Repeat the rows below word for word, omitting the pictures.
==== Material provided ====
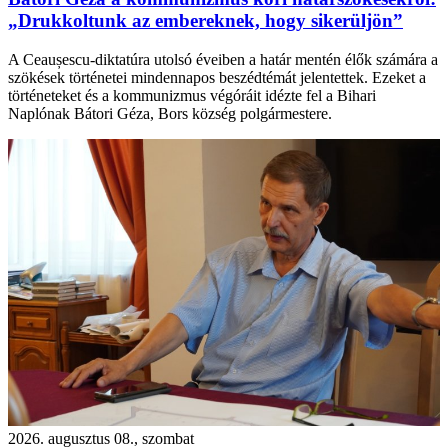
„Drukkoltunk az embereknek, hogy sikerüljön”
A Ceaușescu-diktatúra utolsó éveiben a határ mentén élők számára a
szökések történetei mindennapos beszédtémát jelentettek. Ezeket a
történeteket és a kommunizmus végóráit idézte fel a Bihari
Naplónak Bátori Géza, Bors község polgármestere.
2026. augusztus 08., szombat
====
:: Answer space ::
„Drukkoltunk az embereknek, hogy sikerüljön”
A Ceaușescu-diktatúra utolsó éveiben a határ mentén élők számára a
szökések történetei mindennapos beszédtémát jelentettek. Ezeket a
történeteket és a kommunizmus végóráit idézte fel a Bihari
Naplónak Bátori Géza, Bors község polgármestere.
2026. augusztus 08., szombat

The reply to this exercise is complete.